→ Written exercise
Can you arrange the lines of all the records below as one numbered list, skipping blank lines and leaving the pictures out?

┄┄┄┄┄┄

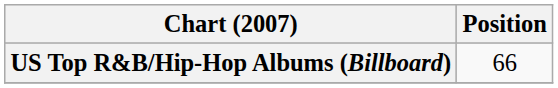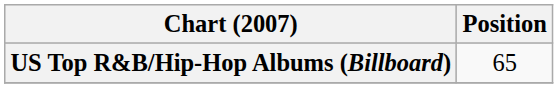US Top R&B/Hip-Hop Albums (Billboard) | Position: 66 -> 65
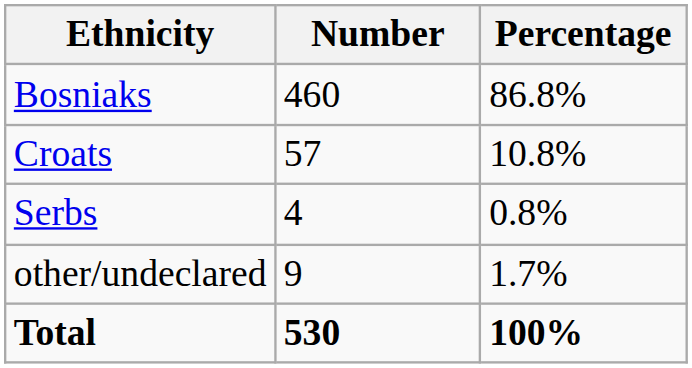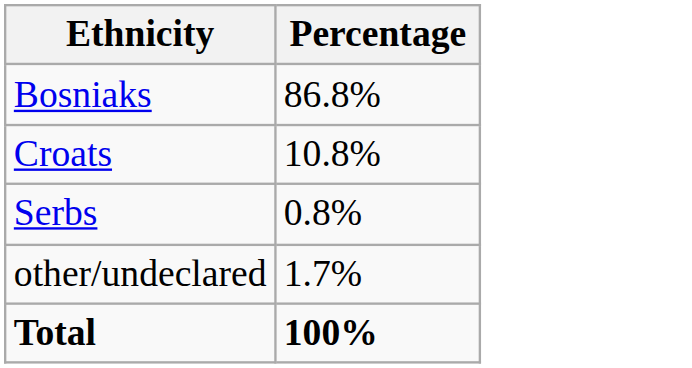- column: Number | 460 | 57 | 4 | 9 | 530
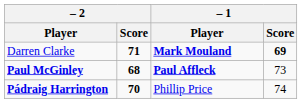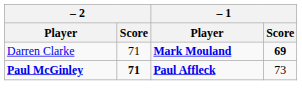Darren Clarke | – 2 / Score: bold -> normal
Paul McGinley | – 2 / Score: 68 -> 71
- row: Pádraig Harrington | 70 | Phillip Price | 74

┄┄┄┄┄┄

→ Response to the task
1. US Top R&B/Hip-Hop Albums (Billboard) | Position: 66 -> 65
2. - column: Number | 460 | 57 | 4 | 9 | 530
3. Darren Clarke | – 2 / Score: bold -> normal
4. Paul McGinley | – 2 / Score: 68 -> 71
5. - row: Pádraig Harrington | 70 | Phillip Price | 74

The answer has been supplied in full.